Define "beat", por favor, Seor. Are we talking Kerouac/Bukowski beat or the other kind?

-Eden (way upside-down in a power line-view condo and owner of THREE cars, one of which works, but all of them look really cool and add to my stature in the neighborhood)
 
originally posted by Eden Mylunsch:
originally posted by Chris Coad:

Beat that, punks.

Define "beat", por favor, Seor. Are we talking Kerouac/Bukowski beat or the other kind?

-Eden (way upside-down in a power line-view condo and owner of THREE cars, one of which works, but all of them look really cool and add to my stature in the neighborhood)

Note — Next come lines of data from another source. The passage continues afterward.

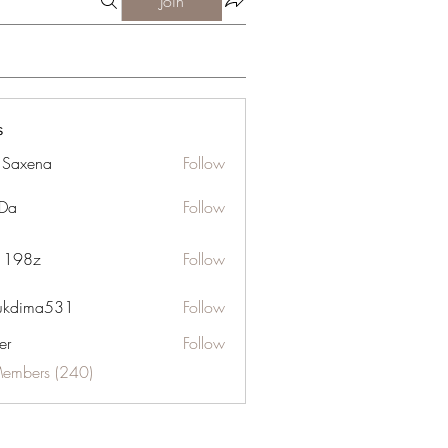
Join
s
a Saxena
Follow
Da
Follow
n 198z
Follow
ukdima531
Follow
ma531
er
Follow
Members (240)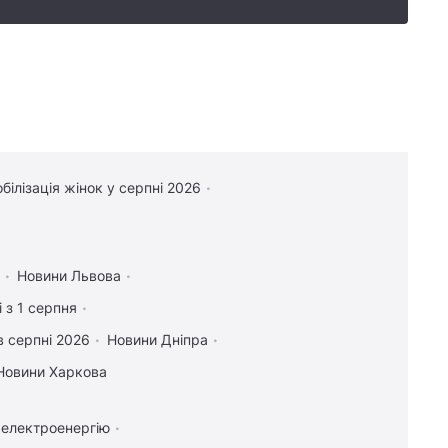
білізація жінок у серпні 2026
Новини Львова
 з 1 серпня
в серпні 2026
Новини Дніпра
Новини Харкова
 електроенергію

Eat your pineapple and your fat little chicks, for tomorrow you die, you bourgeois pigs!
 
originally posted by Marc Hanes:
And why hasn't the state of California *saved* enough money from previous tax collections so as to not have to borrow? I think that is a highly reasonable question that no politician has an answer for.
As our beloved president said when proposing massive tax cuts in favor of the rich, it's your money, it should be returned to you. Reserves are not politically possible in the current climate. We see where that's gotten us. Nevertheless, those of us who do live a financially prudent life are amazed at what goes on at the governmental level and, apparently, at the level of most of our fellow citizens.
 
Housing is as good an economic engine as any. Certainly better than building a lot of pyramids. (I heard that around here recently.)

How is it a subsidy from the poor (like you and me) to the rich?
 
The mortgage tax deduction inflates the price of housing, which benefits banks, i.e., the rich. Unless you pay 100% cash for your house.
 
Not completely clear to me; perhaps it's late. If I pay less than 100% cash, then I am borrowing. I expect to pay for that privilege. The deduction gives me back a slice of my fee. Even if the initial values are boosted to pay for it, I am no worse off -- I borrowed, I paid -- just the numbers are different. No?